◆ **Exercise instructions**: Copy every line of the records below word for word, leaving nothing out and changing nothing.

Records taken from a collection

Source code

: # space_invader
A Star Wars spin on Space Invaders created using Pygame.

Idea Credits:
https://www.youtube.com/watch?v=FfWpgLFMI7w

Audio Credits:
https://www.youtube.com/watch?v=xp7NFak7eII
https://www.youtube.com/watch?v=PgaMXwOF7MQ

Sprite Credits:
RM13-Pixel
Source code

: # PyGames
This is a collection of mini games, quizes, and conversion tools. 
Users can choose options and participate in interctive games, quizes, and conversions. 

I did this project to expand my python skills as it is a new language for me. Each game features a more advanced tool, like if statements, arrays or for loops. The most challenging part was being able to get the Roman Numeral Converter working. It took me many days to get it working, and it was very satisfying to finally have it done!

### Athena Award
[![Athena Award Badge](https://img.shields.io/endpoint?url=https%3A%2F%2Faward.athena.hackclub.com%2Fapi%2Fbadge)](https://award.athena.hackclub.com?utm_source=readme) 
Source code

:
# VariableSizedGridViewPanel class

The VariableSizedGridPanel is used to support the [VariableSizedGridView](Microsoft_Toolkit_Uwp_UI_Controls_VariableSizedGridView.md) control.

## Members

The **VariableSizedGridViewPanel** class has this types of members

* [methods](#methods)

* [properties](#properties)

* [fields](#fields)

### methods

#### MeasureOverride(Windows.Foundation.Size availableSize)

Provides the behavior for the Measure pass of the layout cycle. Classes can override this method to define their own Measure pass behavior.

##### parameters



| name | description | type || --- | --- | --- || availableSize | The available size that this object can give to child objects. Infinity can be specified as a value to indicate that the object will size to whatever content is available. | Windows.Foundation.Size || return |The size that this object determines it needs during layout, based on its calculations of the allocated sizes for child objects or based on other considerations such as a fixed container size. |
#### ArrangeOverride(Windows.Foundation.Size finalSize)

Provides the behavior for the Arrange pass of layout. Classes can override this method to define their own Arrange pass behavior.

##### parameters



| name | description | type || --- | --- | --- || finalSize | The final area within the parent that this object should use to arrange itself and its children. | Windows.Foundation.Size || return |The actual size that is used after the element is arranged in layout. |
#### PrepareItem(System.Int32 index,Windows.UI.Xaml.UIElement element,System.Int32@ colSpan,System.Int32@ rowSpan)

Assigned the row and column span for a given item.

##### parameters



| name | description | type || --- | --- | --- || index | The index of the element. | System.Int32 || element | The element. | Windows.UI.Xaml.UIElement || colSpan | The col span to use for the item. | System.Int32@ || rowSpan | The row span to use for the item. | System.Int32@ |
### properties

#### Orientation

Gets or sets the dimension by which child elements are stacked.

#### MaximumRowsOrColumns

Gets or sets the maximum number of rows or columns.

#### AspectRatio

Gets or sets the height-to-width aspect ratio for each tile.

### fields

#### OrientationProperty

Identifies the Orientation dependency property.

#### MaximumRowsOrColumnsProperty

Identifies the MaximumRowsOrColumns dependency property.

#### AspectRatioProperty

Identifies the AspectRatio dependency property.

◆ **Response to this exercise**:
Source code

: # space_invader
A Star Wars spin on Space Invaders created using Pygame.

Idea Credits:
https://www.youtube.com/watch?v=FfWpgLFMI7w

Audio Credits:
https://www.youtube.com/watch?v=xp7NFak7eII
https://www.youtube.com/watch?v=PgaMXwOF7MQ

Sprite Credits:
RM13-Pixel
Source code

: # PyGames
This is a collection of mini games, quizes, and conversion tools. 
Users can choose options and participate in interctive games, quizes, and conversions. 

I did this project to expand my python skills as it is a new language for me. Each game features a more advanced tool, like if statements, arrays or for loops. The most challenging part was being able to get the Roman Numeral Converter working. It took me many days to get it working, and it was very satisfying to finally have it done!

### Athena Award
[![Athena Award Badge](https://img.shields.io/endpoint?url=https%3A%2F%2Faward.athena.hackclub.com%2Fapi%2Fbadge)](https://award.athena.hackclub.com?utm_source=readme) 
Source code

:
# VariableSizedGridViewPanel class

The VariableSizedGridPanel is used to support the [VariableSizedGridView](Microsoft_Toolkit_Uwp_UI_Controls_VariableSizedGridView.md) control.

## Members

The **VariableSizedGridViewPanel** class has this types of members

* [methods](#methods)

* [properties](#properties)

* [fields](#fields)

### methods

#### MeasureOverride(Windows.Foundation.Size availableSize)

Provides the behavior for the Measure pass of the layout cycle. Classes can override this method to define their own Measure pass behavior.

##### parameters



| name | description | type || --- | --- | --- || availableSize | The available size that this object can give to child objects. Infinity can be specified as a value to indicate that the object will size to whatever content is available. | Windows.Foundation.Size || return |The size that this object determines it needs during layout, based on its calculations of the allocated sizes for child objects or based on other considerations such as a fixed container size. |
#### ArrangeOverride(Windows.Foundation.Size finalSize)

Provides the behavior for the Arrange pass of layout. Classes can override this method to define their own Arrange pass behavior.

##### parameters



| name | description | type || --- | --- | --- || finalSize | The final area within the parent that this object should use to arrange itself and its children. | Windows.Foundation.Size || return |The actual size that is used after the element is arranged in layout. |
#### PrepareItem(System.Int32 index,Windows.UI.Xaml.UIElement element,System.Int32@ colSpan,System.Int32@ rowSpan)

Assigned the row and column span for a given item.

##### parameters



| name | description | type || --- | --- | --- || index | The index of the element. | System.Int32 || element | The element. | Windows.UI.Xaml.UIElement || colSpan | The col span to use for the item. | System.Int32@ || rowSpan | The row span to use for the item. | System.Int32@ |
### properties

#### Orientation

Gets or sets the dimension by which child elements are stacked.

#### MaximumRowsOrColumns

Gets or sets the maximum number of rows or columns.

#### AspectRatio

Gets or sets the height-to-width aspect ratio for each tile.

### fields

#### OrientationProperty

Identifies the Orientation dependency property.

#### MaximumRowsOrColumnsProperty

Identifies the MaximumRowsOrColumns dependency property.

#### AspectRatioProperty

Identifies the AspectRatio dependency property.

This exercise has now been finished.